A few weeks ago Caitlin and I visited New York as our last trip of the summer, a last reprieve before fall semester. We stayed at my older brother’s apartment in the Lower East Side, on Houston Street. It’s what you would expect of a New York apartment for a young professional: simple and functional decor, cramped, moderately run down, and windows overlooking dirty alleyways. The entrance to the apartment is a sketchy, non-descript metal door covered with graffiti. The first floor landing reeks of the trash from the neighboring Mexican restaurant. All this for a ridiculous rent.

From what I gathered, many post-college professionals like to live in neighborhoods like the Lower East Side for its nightlife. There must have been at least three or four bars every block. Weekday nights, and especially on weekends, the streets became a kalaidoscope of inebriated New Yorkers dressed in the latest hip clothing, shouting, laughing, and cursing in a hedonic riot.

As an underage college student from a Boston suburb, all of this was overwhelming. Being from Boston, what urban nightlife looks like isn’t completely unknown to me, but Boston, in my opinion, is a much tamer city than New York. Comparing it to New York, one can see why Boston has its nickname of “town”. Comparing New York to other cities, one can see why it frequently symbolizes a city of excess and hedonism.

But that was just the impression that that particular neighborhood gave me.

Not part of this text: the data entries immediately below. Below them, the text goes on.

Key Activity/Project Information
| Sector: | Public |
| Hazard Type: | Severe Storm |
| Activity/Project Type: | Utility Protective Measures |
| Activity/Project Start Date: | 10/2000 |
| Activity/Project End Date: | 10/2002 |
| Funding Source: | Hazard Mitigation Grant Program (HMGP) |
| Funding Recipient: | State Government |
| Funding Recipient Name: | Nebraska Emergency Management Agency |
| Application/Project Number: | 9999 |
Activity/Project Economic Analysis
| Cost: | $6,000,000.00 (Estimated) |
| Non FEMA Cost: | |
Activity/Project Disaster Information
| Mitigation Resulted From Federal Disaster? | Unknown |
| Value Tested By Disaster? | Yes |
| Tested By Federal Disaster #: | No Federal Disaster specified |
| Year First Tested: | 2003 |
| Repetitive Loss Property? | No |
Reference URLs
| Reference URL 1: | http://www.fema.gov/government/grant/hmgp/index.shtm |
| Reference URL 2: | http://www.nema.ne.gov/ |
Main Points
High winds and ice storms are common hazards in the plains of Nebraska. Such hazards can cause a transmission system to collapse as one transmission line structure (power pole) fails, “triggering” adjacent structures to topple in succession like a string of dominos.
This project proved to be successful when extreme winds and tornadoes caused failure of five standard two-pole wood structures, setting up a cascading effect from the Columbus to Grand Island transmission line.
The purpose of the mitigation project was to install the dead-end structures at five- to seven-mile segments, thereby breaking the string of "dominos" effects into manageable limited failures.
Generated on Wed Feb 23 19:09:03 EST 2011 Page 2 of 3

New York’s neighborhoods are incredibly distinct, in a way that I had never experienced with Boston. We went to Chelsea, the Meatpacking District, Chinatown, Little Italy, Financial District, SoHo, Garment District, and the Upper East Side, among others. Each neighborhood has its own distinct features: its own appearance, ethnic influences, and commercial focuses. KTown has excellent, authentic Korean barbeque. The Financial District sports Wall Street and gigantic skyscrapers. The Meatpacking district smells like sewage.

Then there’s Central Park. I hadn’t realized until this trip just how big Central Park is. In the middle of the park there is a castle from the top of which you get an awesome view. On the east side near the Met there’s an ancient Egyptian obelisk that was given to New York as a gift from some Egyptian president. On the south side there is an area with chess boards carved into stone tables where people can challenge the local masters.

I’m having a hard time tying everything together and keeping myself from digressing. It’s hard for me to decide which of my experiences is essential, and which are merely tangential. But I think the truth about NYC is that there is no such experience that is only tangential. The Empire State Building and Times Square do not characterize New York to the slightest extent. I don’t claim to understand New York the same way a native New Yorker would, but from my few trips, I can see how New York’s distinct feel comes from its mosaic-like nature. Perhaps one of the only unifying New York experience is the experience of its lack of unity, its chaos and discord.

Another universal New York trait might be its noise. Walt Whitman wrote, “Silence? What can New York-noisy, roaring, rumbling, tumbling, bustling, story, turbulent New York-have to do with silence?” More bothersome than its light pollution is its sound pollution. There is a constant din of city sounds: loud cars, loud talking, loud contstruction.

I’m definitely still a Bostonian. I prefer its quieter and cleaner streets, its crooked non-grid layout, and the fact that you can see the Prudential Center from almost anywhere. I like the more manageable Boston Common with its ducks and swans, the Charles and its sailboats, the harbor beautiful in the sunset. But who knows, maybe I’ll get bored one day and decide I want to see what’s it’s like living in New York City.